Макс извинился и отвернулся к окну. За окном было темно и холодно; отдаляясь от центра города, реже встречались прохожие, но все больше попадались вереницы многоэтажных домов, освещенные окна которых завещали о кипящих в них человеческих жизнях. Макс думал о том, как живут в своих квартирах люди, чем они занимаются и что делают перед сном: в его памяти неожиданно воскресло давнее воспоминание из раннего детства. В нем он видел свою мать, высокую и красивую женщину, которая подходила к его детской кроватке и аккуратно, даже робко присаживалась рядом. Она сначала долго смотрела на него своими большими и карими глазами, в которых он видел глубокую печаль и несчастье, а потом начинала негромко, почти шепотом, петь детскую колыбель. Ее голос Макс никогда не сможет забыть – этот родной и чистый голос матери, который постоянно покидал его, превращаясь в бледный отпечаток прошлого. Последний раз он видел ее в детстве. И все, что осталось в его жизни от матери – это звучание ее грудного, мягкого сопрано, которым она шептала ему песню. Как бы Макс не старался вспомнить ее очертаний лица – он не мог, но точно помнил об ее необычайной красоте. Одно время Макс предпринимал попытки отыскать ее фотографии или какое-либо упоминание об ее жизни, но ничего не находил. Его мать не оставила после себя ни одного следа в этом мире, который мог бы напомнить ее сыну о том, что она когда-то существовала на этой земле, дышала тем же воздухом и пела ему колыбель перед сном. Макс часто вспоминал о своей матери и каждый раз чувствовал грусть от утраты.
– Убери портфель на пол: мешает смотреть в зеркало заднего вида. – Пробубнил водитель.
– Я не могу. – Ответил Макс. – Пол сырой и грязный.
– Какой чистюля. – Съязвил водитель, но заметно смягчился. – Что же ты набрал в свой ранец, что он почти половину салона занимает?
– Там много новых красок, кистей, материала для лепки и бутылка ацетона. – Смущенно ответил Макс.
– Зачем все это тебе? – Удивился водитель.

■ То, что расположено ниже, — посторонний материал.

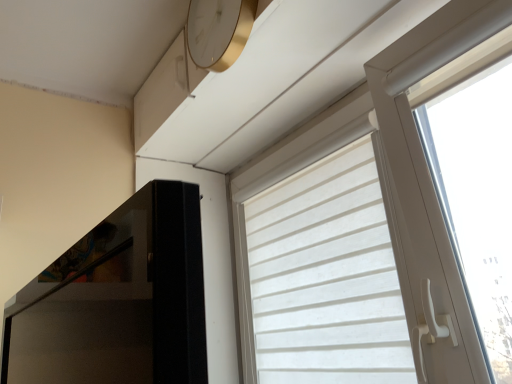
What do you see at coordinates (391, 182) in the screenshot? I see `white matte window at upper right` at bounding box center [391, 182].

What do you see at coordinates (326, 277) in the screenshot? The image size is (512, 384). I see `white fabric curtain at upper right` at bounding box center [326, 277].

The height and width of the screenshot is (384, 512). In order to click on white matte window at upper right in this screenshot , I will do `click(391, 182)`.

From a real-world perspective, is white fabric curtain at upper right on gold metallic clock at upper center?

No, from a real-world perspective, white fabric curtain at upper right is not above gold metallic clock at upper center.

Is white fabric curtain at upper right at the right side of gold metallic clock at upper center?

Correct, you'll find white fabric curtain at upper right to the right of gold metallic clock at upper center.

Which point is more forward, (x=386, y=358) or (x=197, y=61)?

The point (x=386, y=358) is in front.

Considering the sizes of objects gold metallic clock at upper center and white matte window at upper right in the image provided, who is smaller, gold metallic clock at upper center or white matte window at upper right?

Smaller between the two is gold metallic clock at upper center.

Considering the positions of objects gold metallic clock at upper center and white matte window at upper right in the image provided, who is more to the right, gold metallic clock at upper center or white matte window at upper right?

From the viewer's perspective, white matte window at upper right appears more on the right side.

Consider the image. Is gold metallic clock at upper center oriented away from white matte window at upper right?

gold metallic clock at upper center is not turned away from white matte window at upper right.

Is gold metallic clock at upper center in front of or behind white matte window at upper right in the image?

Clearly, gold metallic clock at upper center is behind white matte window at upper right.

Could you tell me if white matte window at upper right is facing white fabric curtain at upper right?

Yes, white matte window at upper right is aimed at white fabric curtain at upper right.

Considering the points (441, 90) and (373, 308), which point is in front, point (441, 90) or point (373, 308)?

Point (441, 90)

Between white matte window at upper right and white fabric curtain at upper right, which one has larger width?

white matte window at upper right is wider.

Does white matte window at upper right have a lesser height compared to white fabric curtain at upper right?

Incorrect, the height of white matte window at upper right does not fall short of that of white fabric curtain at upper right.

Is white fabric curtain at upper right positioned beyond the bounds of white matte window at upper right?

No, white fabric curtain at upper right is not entirely external to white matte window at upper right.

Looking at the image, does white fabric curtain at upper right seem bigger or smaller compared to white matte window at upper right?

white fabric curtain at upper right is smaller than white matte window at upper right.

Based on the photo, is white fabric curtain at upper right next to white matte window at upper right?

No, white fabric curtain at upper right is not touching white matte window at upper right.

Looking at this image, can you tell me how much white matte window at upper right and gold metallic clock at upper center differ in facing direction?

The angular difference between white matte window at upper right and gold metallic clock at upper center is 0.844 degrees.

Can you confirm if white matte window at upper right is shorter than gold metallic clock at upper center?

No, white matte window at upper right is not shorter than gold metallic clock at upper center.

Which object is thinner, white matte window at upper right or gold metallic clock at upper center?

gold metallic clock at upper center.

From a real-world perspective, is gold metallic clock at upper center located higher than white fabric curtain at upper right?

Yes.

Which point is more distant from viewer, (231, 34) or (311, 186)?

The point (311, 186) is more distant.

Considering the sizes of gold metallic clock at upper center and white fabric curtain at upper right in the image, is gold metallic clock at upper center taller or shorter than white fabric curtain at upper right?

Clearly, gold metallic clock at upper center is shorter compared to white fabric curtain at upper right.

Where is `clock lying above the white fabric curtain at upper right (from the image's perspective)`? clock lying above the white fabric curtain at upper right (from the image's perspective) is located at coordinates (218, 31).

Identify the location of window below the gold metallic clock at upper center (from the image's perspective). Image resolution: width=512 pixels, height=384 pixels. (391, 182).

Estimate the real-world distances between objects in this image. Which object is further from gold metallic clock at upper center, white fabric curtain at upper right or white matte window at upper right?

white fabric curtain at upper right is positioned further to the anchor gold metallic clock at upper center.

Which object lies further to the anchor point white matte window at upper right, gold metallic clock at upper center or white fabric curtain at upper right?

gold metallic clock at upper center is further to white matte window at upper right.

From the image, which object appears to be nearer to gold metallic clock at upper center, white matte window at upper right or white fabric curtain at upper right?

The object closer to gold metallic clock at upper center is white matte window at upper right.

Based on their spatial positions, is white fabric curtain at upper right or gold metallic clock at upper center further from white matte window at upper right?

gold metallic clock at upper center is further to white matte window at upper right.

Which object lies nearer to the anchor point white fabric curtain at upper right, white matte window at upper right or gold metallic clock at upper center?

Based on the image, white matte window at upper right appears to be nearer to white fabric curtain at upper right.

When comparing their distances from white fabric curtain at upper right, does gold metallic clock at upper center or white matte window at upper right seem further?

gold metallic clock at upper center lies further to white fabric curtain at upper right than the other object.

At what (x,y) coordinates should I click in order to perform the action: click on window that lies between gold metallic clock at upper center and white fabric curtain at upper right from top to bottom. Please return your answer as a coordinate pair (x, y). The width and height of the screenshot is (512, 384). Looking at the image, I should click on (391, 182).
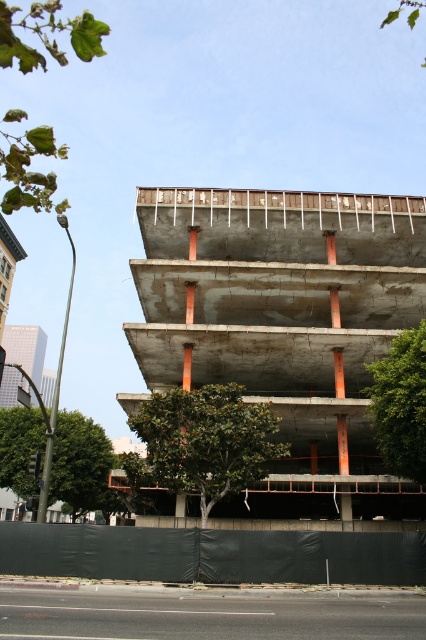
Is green leafy tree at lower left wider than green leafy tree at right?

Yes.

Between green leafy tree at lower left and green leafy tree at right, which one has less height?

green leafy tree at right

Identify the location of green leafy tree at lower left. (80, 465).

Who is more distant from viewer, [161,420] or [77,36]?

The point [161,420] is more distant.

How much distance is there between green leafy tree at center and green leafy tree at upper left?

17.33 meters

Is point (175, 477) positioned behind point (17, 136)?

That is False.

What are the coordinates of `green leafy tree at center` in the screenshot? It's located at (203, 442).

Is point (154, 456) positioned before point (23, 474)?

Yes, point (154, 456) is in front of point (23, 474).

Between green leafy tree at center and green leafy tree at lower left, which one is positioned higher?

green leafy tree at center is higher up.

Between point (219, 480) and point (75, 481), which one is positioned behind?

Positioned behind is point (75, 481).

The width and height of the screenshot is (426, 640). What are the coordinates of `green leafy tree at center` in the screenshot? It's located at (203, 442).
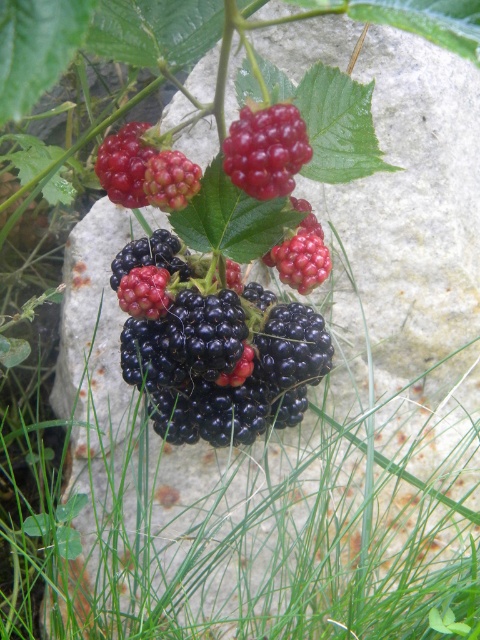
Question: Can you confirm if shiny black berries at center is positioned above shiny red berries at center?

Choices:
 (A) no
 (B) yes

Answer: (A)

Question: Among these objects, which one is farthest from the camera?

Choices:
 (A) shiny red berries at center
 (B) shiny black berries at center

Answer: (B)

Question: Among these objects, which one is farthest from the camera?

Choices:
 (A) shiny red berries at center
 (B) shiny black berries at center

Answer: (B)

Question: Can you confirm if shiny black berries at center is thinner than shiny red berries at center?

Choices:
 (A) no
 (B) yes

Answer: (A)

Question: Does shiny black berries at center have a greater width compared to shiny red berries at center?

Choices:
 (A) no
 (B) yes

Answer: (B)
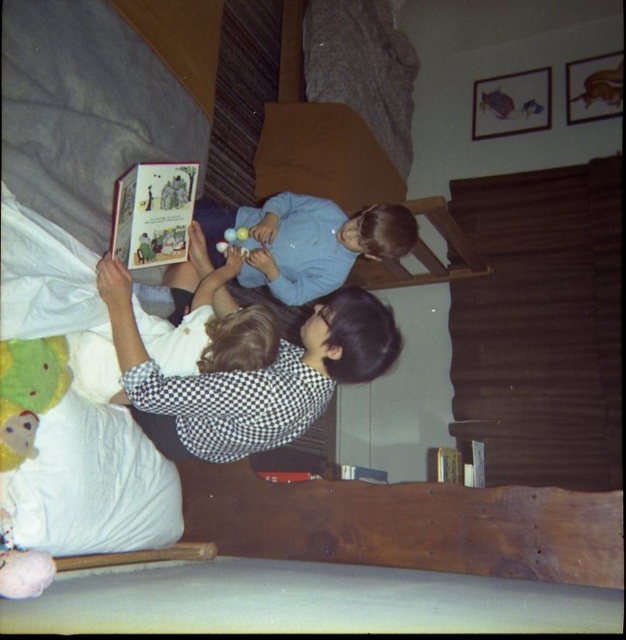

– Я занимаюсь лепкой скульптур. Мне нравятся человеческие лица. И ваше лицо меня сразу привлекло, поэтому я так долго смотрел на вас, когда сел в маршрутку.
– А что с моим лицом не так?
– Ваше лицо оно… в нем я вижу печаль и злость, и смирение, и доброту, которая скрыта за постоянной усталостью. Оно прекрасно.
– Ну, ты даешь! – Водитель издал нервный смешок и неосознанно ощупал рукой большой нос и впалые щеки. – Как описал меня… Мое лицо, раз на то пошло, самое обычное лицо: таких тысячи – куда не глянь. Все усталые, злые, грустные, но в то же время в каждом лице есть доброта. Знаешь, говорят, что мы добрые тогда, когда не злые. И, главное, в нас есть смирение – это ты верно подметил: кроме этого ничего не остается. Наверное, единственное, что отличает нас от других, так это покорность судьбе.
– Никогда не замечал в лицах покорность судьбе. Смирение – видно сразу, оно проявляется в отрешенном взгляде и равнодушии; кажется, что человека уже ничем не удивить; он, словно заведомо знает, что ко всему, даже самому удивительному и необычному, будет относиться как к данности и само собой разумеющемуся… – Озадаченно ответил Макс.
– Эх, ну ты загнул! А все-таки ты еще жизни не видел. Говорить о красоте ты умеешь, а знать ничего не знаешь о людях.
– Возможно, так и есть. – Сказал Макс.
– Но ничего; жизнь с тебя свое возьмет. Рано или поздно, придется начать разбираться в людях. И скажу одно: человеческая внешность обманчива, нельзя верить своим глазам – в них много от лукового, как говорит мой приятель.
Макс ничего не ответил. Ехали с минуту в молчании. Водитель закурил.